Curieux mélange, ce livre. Comme titre, « Moi, Allah, les autres » siérait mieux.
On y traite de l'Algérie des années 70 et 90, et c'est très bien. C'est rare et c'est bienvenu.
On y traite d'un enfant puis adolescent malade, idem. de la déconvenue de la religion, idem. de la misère sexuelle (le terme est soixante-huitard) de la jeunesse maghrébine, idem.
Puis le jeune a la chance (par quel piston ? aux frais de qui ?) d'aller se faire soigner en France, puis d'aller étudier en France (idem) et de voyager. Et là, tout bascule.
Les pages de S. Bachi consacrées à raconter ses aventures sexuelles, à nommer et décrire ses partenaires, ne présentent d'intérêt d'aucune sorte. Elles me font penser aux jeunes que j'ai vus à Alger, retour d'Europe, raconter leurs exploits réels ou imaginaires à leurs copains restés au pays faute de devises ou de piston pour un visa, puceaux et frustrés, rêvant d'ailleurs et méprisant en même temps ces femmes sans pudeur et ces hommes sans honneur.

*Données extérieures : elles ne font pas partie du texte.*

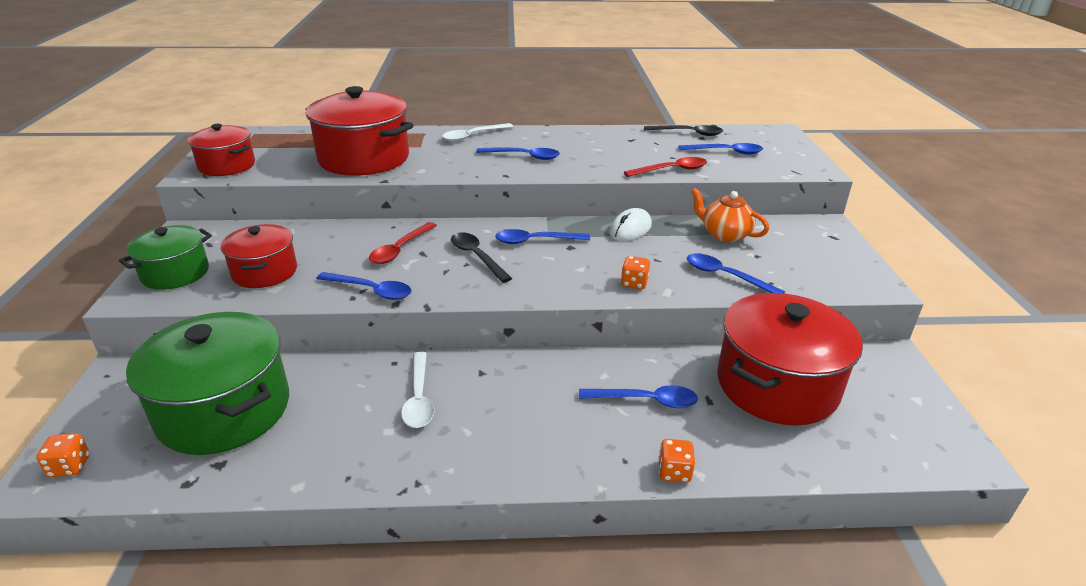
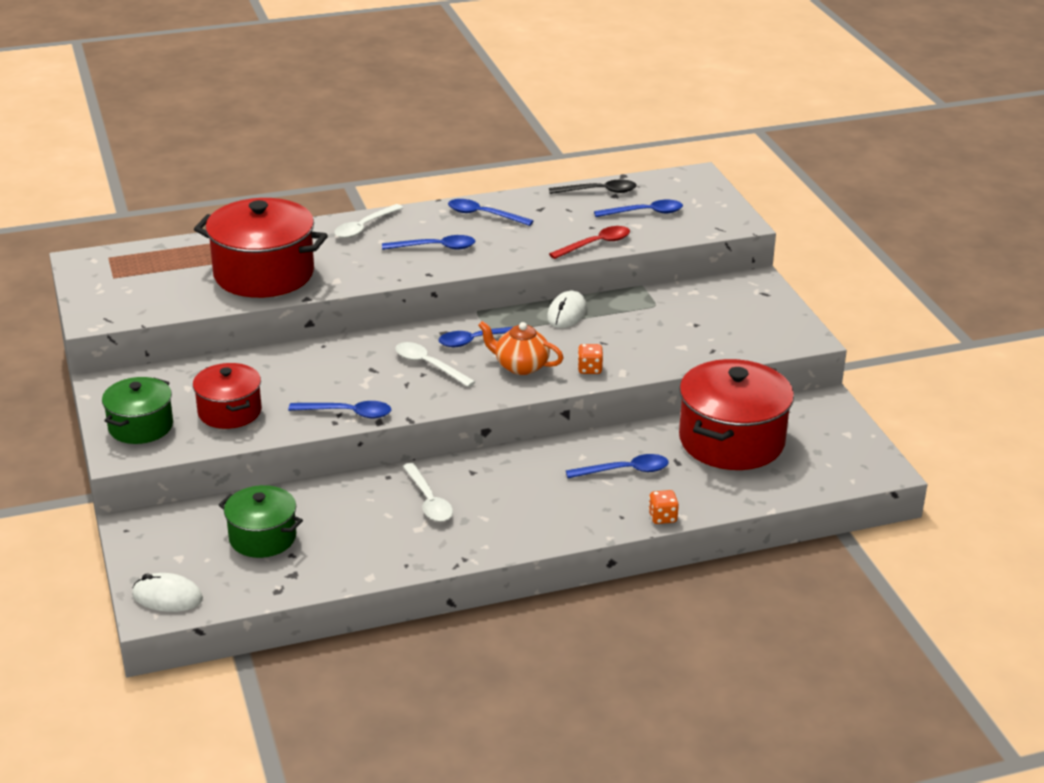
camera: 15 degrees left, 0 degrees up
orange dice [36,433,90,477] -> white mouse [132,573,203,612]
green pot [126,312,289,455] -> green pot [219,485,303,558], size x0.58
red pot [188,124,255,176] -> none
red spoon [369,222,437,264] -> none
black spoon [451,232,512,283] -> white spoon [395,342,475,387]
blue spoon [687,253,785,293] -> blue spoon moved to [448,199,534,226]
orange teapot [691,188,769,242] -> orange teapot moved to [478,321,563,375]

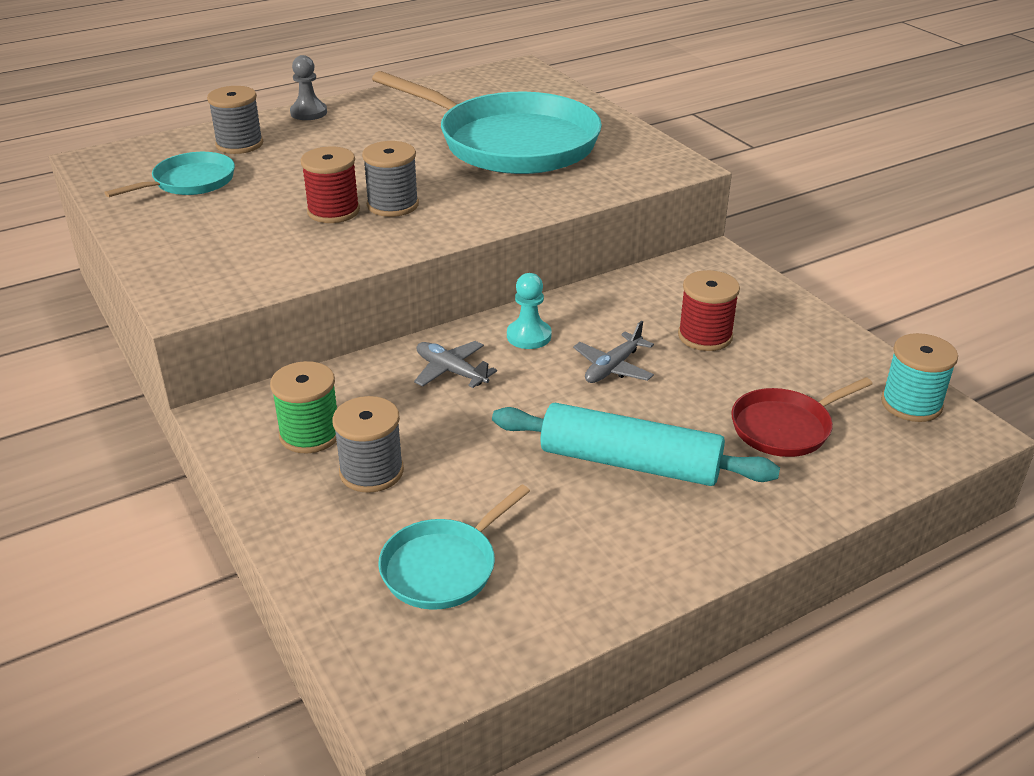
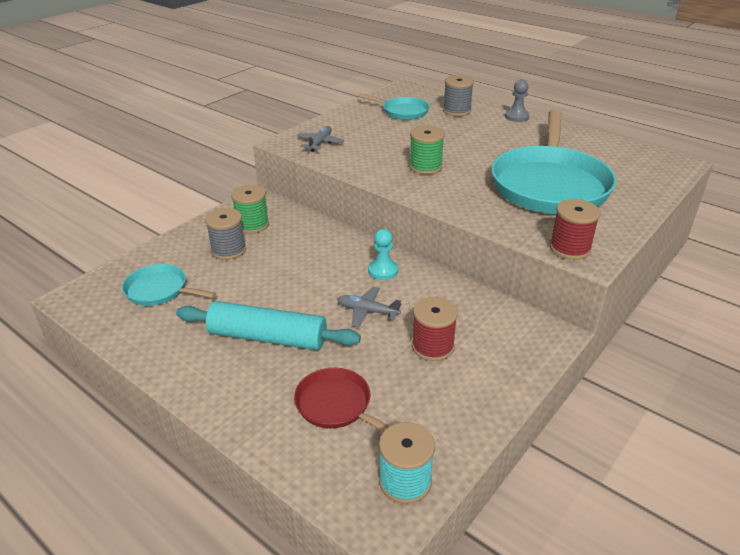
camera: 70 degrees right, 0 degrees up
red spool [301,146,360,223] -> red spool moved to [550,199,600,260]
grey spool [362,141,419,217] -> green spool [409,126,445,175]
grey plane [414,341,497,388] -> grey plane moved to [297,126,345,152]
turquoise rolling pin [492,403,780,486] -> turquoise rolling pin turned 75 degrees counterclockwise [176,301,361,350]

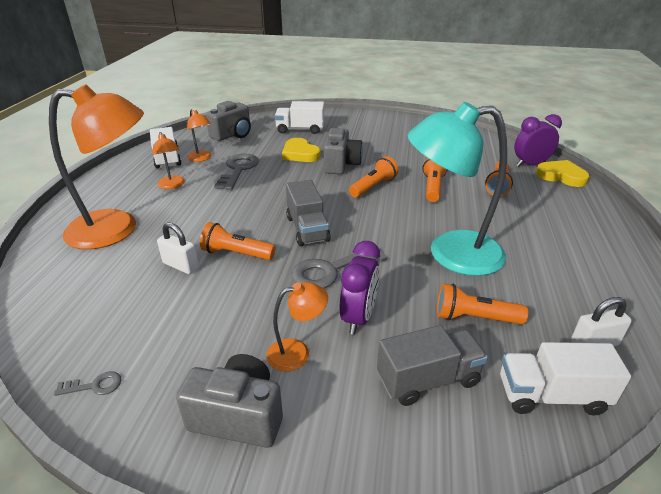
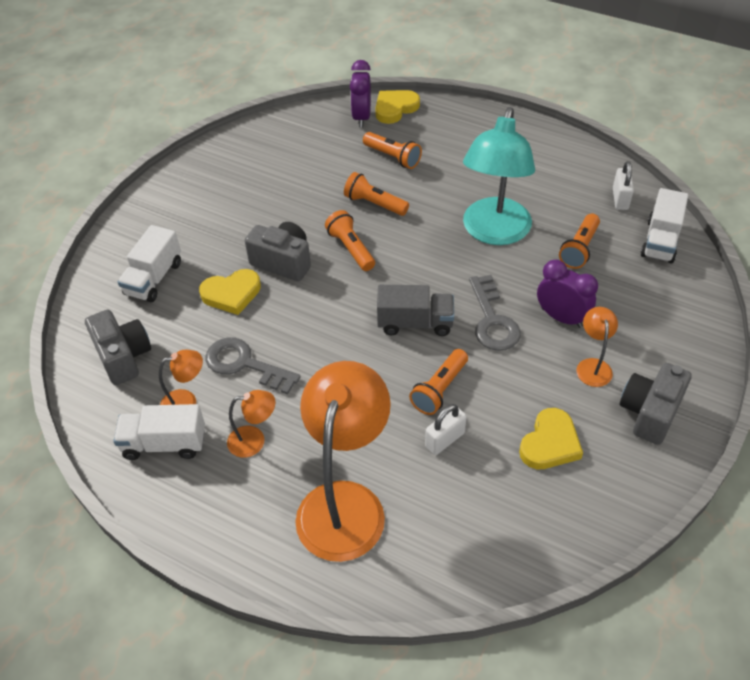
camera: 70 degrees left, 15 degrees up
grey key [54,371,122,396] -> none
grey truck [377,325,488,406] -> none
none -> yellow heart [519,408,583,469]

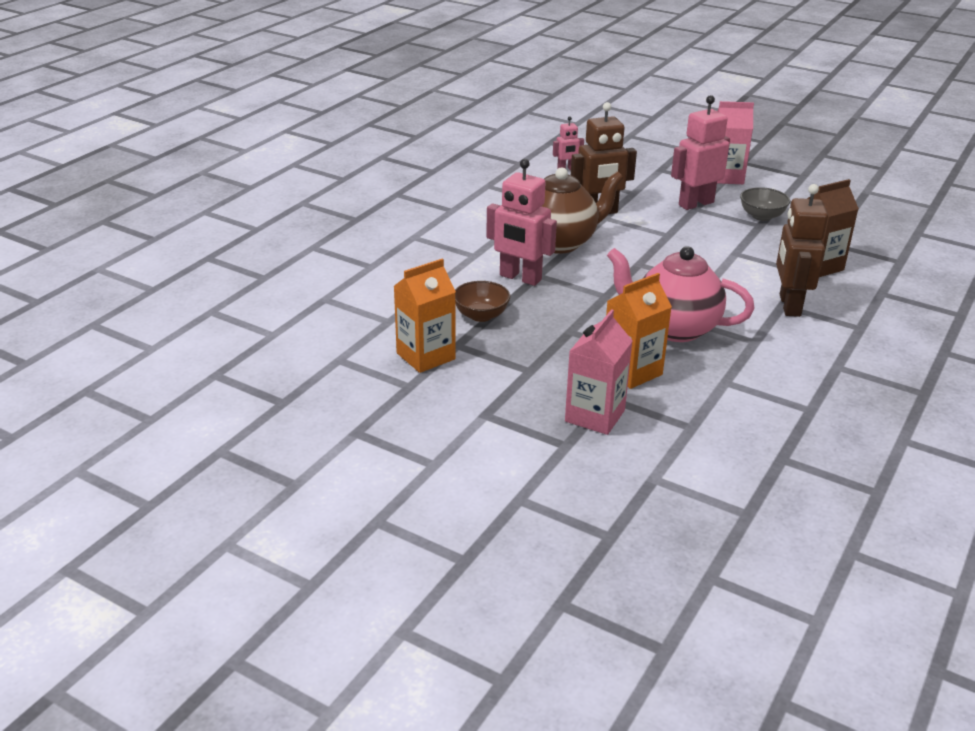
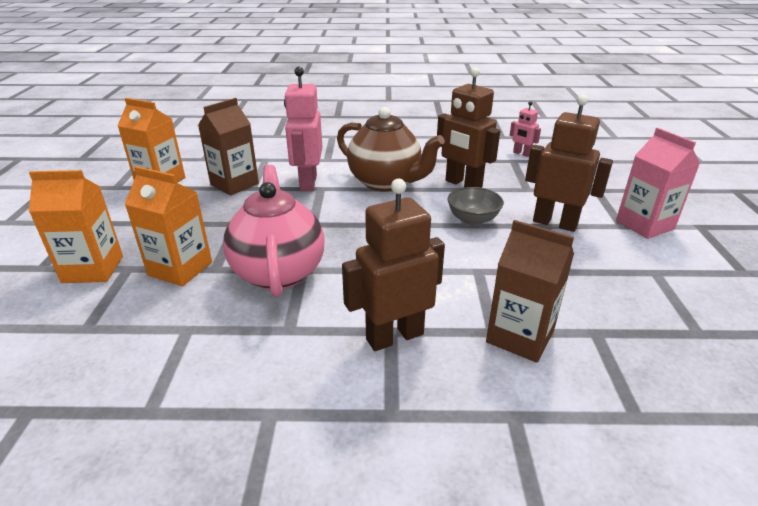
camera: 60 degrees right, 0 degrees up
brown bowl [455,281,510,322] -> brown carton [198,98,259,195]
pink carton [565,309,633,435] -> orange carton [29,170,123,283]
pink robot [671,95,730,210] -> brown robot [525,94,613,232]
grey bowl [740,187,790,221] -> grey bowl moved to [448,187,504,225]

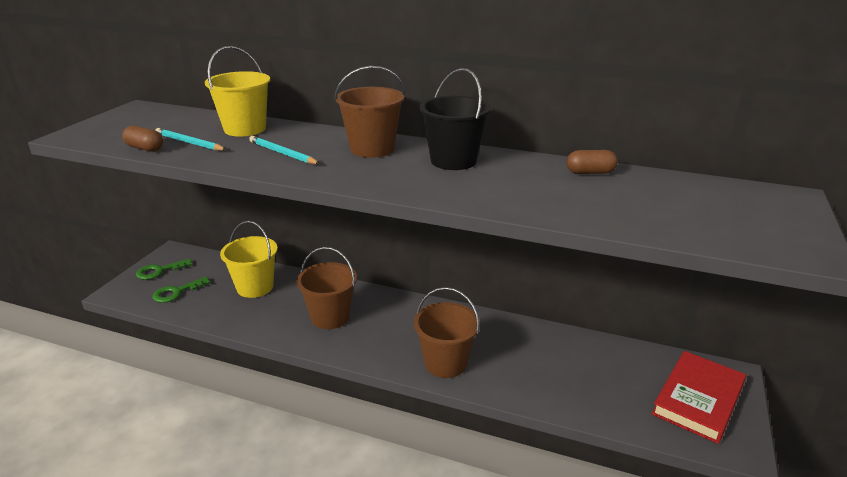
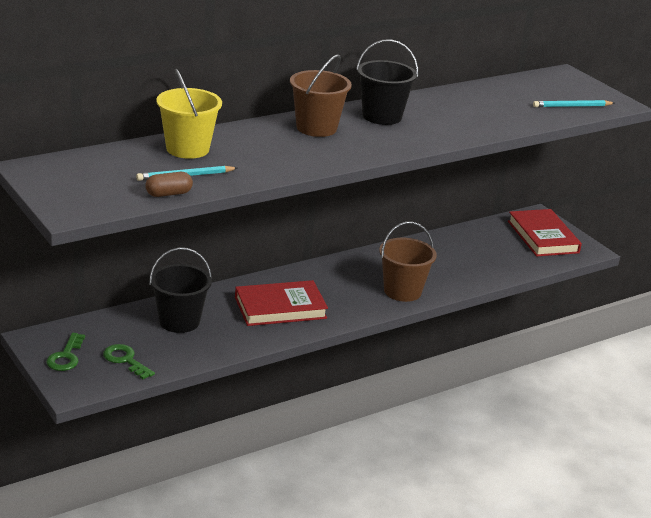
camera: 55 degrees left, 0 degrees up
green key [152,277,210,303] -> green key turned 135 degrees clockwise [103,344,155,379]
yellow bucket [220,221,278,298] -> black bucket [149,247,212,333]
turquoise pencil [249,136,320,164] -> turquoise pencil moved to [533,100,615,107]
brown bucket [296,247,357,329] -> red book [235,280,328,326]
brown capsule [567,150,618,174] -> none

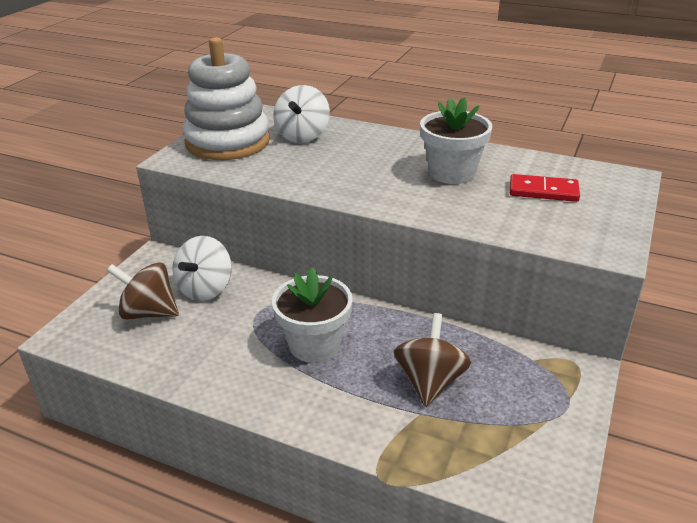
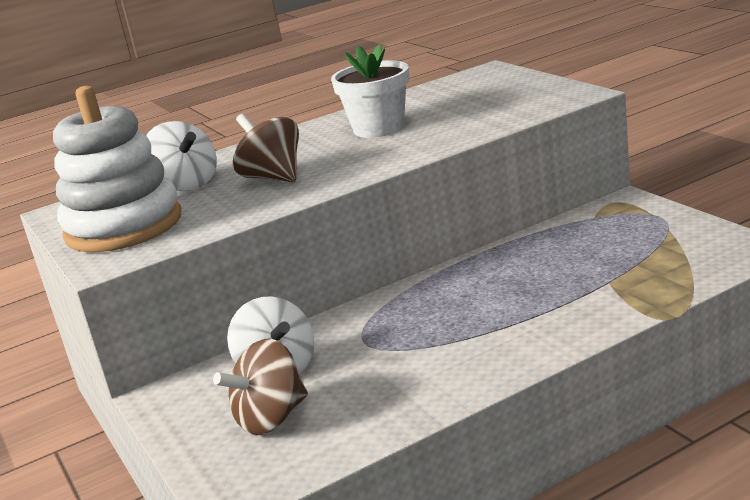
camera: 50 degrees left, 10 degrees down
white flower pot [272,267,353,363] -> none
brown spinning top [394,313,471,407] -> brown spinning top moved to [233,114,299,182]
red domino [510,174,580,202] -> none

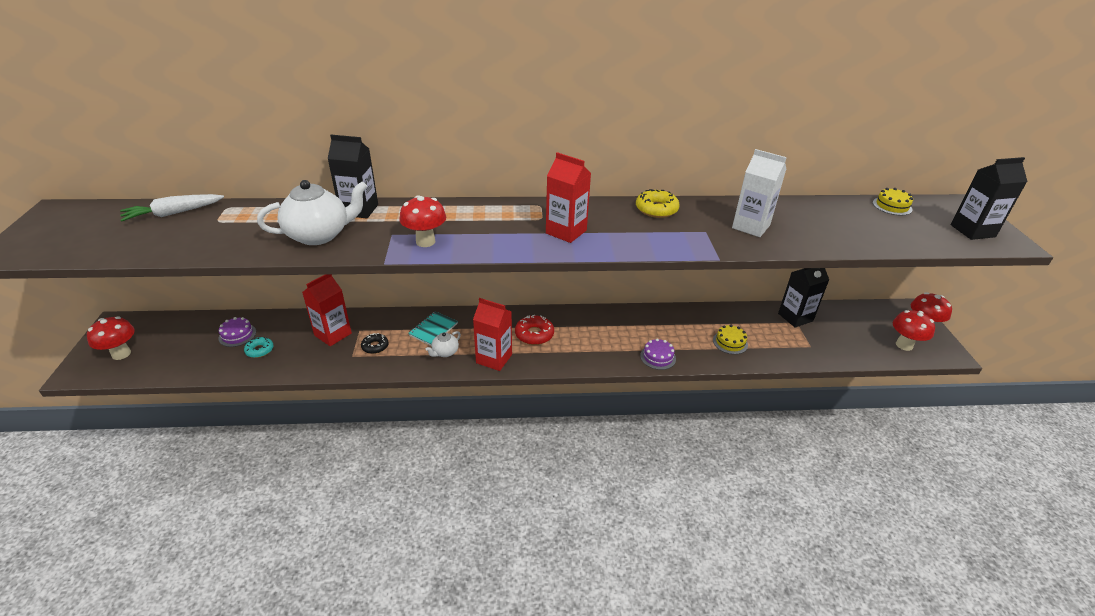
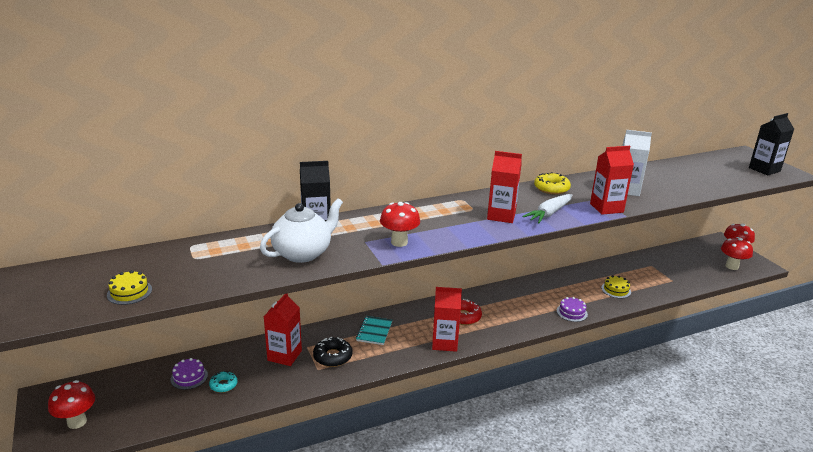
camera: 20 degrees left, 10 degrees down
white carrot [120,194,224,222] -> white carrot moved to [522,194,573,223]
black donut [361,333,389,354] -> black donut [313,337,353,367], size x1.52
white teapot [426,331,461,357] -> none
black carton [778,268,829,328] -> none
yellow cake [873,188,913,215] -> yellow cake moved to [107,270,152,305]
none -> red carton [590,146,634,215]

La relation de ses voyages, un peu onirique et hors-sol, m'aurait plu mais elle détonne en style et en contenu avec les chapitres précédents et elle a un goût de déjà-lu (mais sous la plume de qui ?
Nerval ?
Malraux (dans
Antimémoires ?) ?)
Pour des raisons personnelles, j'ai fait au milieu des années 70 de nombreux courts séjours chez une famille algéroise. J'ai aussi traversé le pays d'est en ouest, et fait deux virées dans le grand sud. Jusqu'à ce jour je n'ai pas raconté tout ce que j'y ai vu et vécu. Au début c'était pour ne pas en ajouter au racisme déjà présent ; ensuite c'était par négligence (humilité, lâcheté ?). S. Bachi le fait, et c'est mieux ainsi.
Lorsque j'ai voulu apprendre l'arabe (en Afrique centrale, cette fois), mon premier précepteur ne connaissait d'arabe que le Coran ; la langue n'était qu'un moyen, et connaître par coeur les sourates le but. Je ne sais donc pas demander en arabe mon chemin mais je sais louer le dieu unique et maudire Abou Laab, les sorcières et les porteuses de bois. Et j'enfreins chaque jour les versets qui m'ordonnent de tuer les mécréants. Je retrouve donc beaucoup de choses dans l'expérience de S. Bachi.
J'avais alors entendu dire que Nasser, pour se débarrasser de ses Frères Musulmans et se donner une image de bienfaiteur panarabe, avait envoyé ses intégristes comme instituteurs en Algérie pour remplacer les Français, et que là était le germe du FIS et du GIA.
Quant aux relations hommes-femmes… Les filles étaient désirées, recherchées, mais cachées. Et la frustration qui en découlait se cachait derrière le mépris et l'agressivité, voire la violence. On le voyait à ces grappes d'adolescents oisifs, sur les trottoirs des grandes villes, interpellant les passantes. On le voyait aussi dans le comportement des parents vis-à-vis de leurs fils, dès l'enfance.
On lit peu de témoignages sur la façon dont vivent les jeunes gens dans ces pays à la morale conservatrice étriquée, leurs rêves, leur oisiveté, leur absence de perspectives. On lit peu de choses qui expliqueraient pourquoi ils rêvent de venir pour un séjour en Europe (gagner un peu d'argent, se former, ou ne serait-ce que tirer un coup), qui expliqueraient pourquoi des centaines d'entre eux chaque année quittent clandestinement les côtes d'Algérie ou de Tunisie.
Le « printemps arabe » a accouché de régimes aussi policiers -peut-être pas aussi corrompus ? - que les précédents et s'appuyant au moins autant sur une religion mélange de code socio-politique et de louange au créateur et un livre recueil d'injonctions contradictoires. S. Bachi a le courage (eh oui, il doit avoir énormément d'ennemis) de raconter cela.
Une génération a eu le courage de se sacrifier pour l'indépendance. Qu'ont fait les suivantes ? (qui désirent en secret et haïssent en public le monde occidental).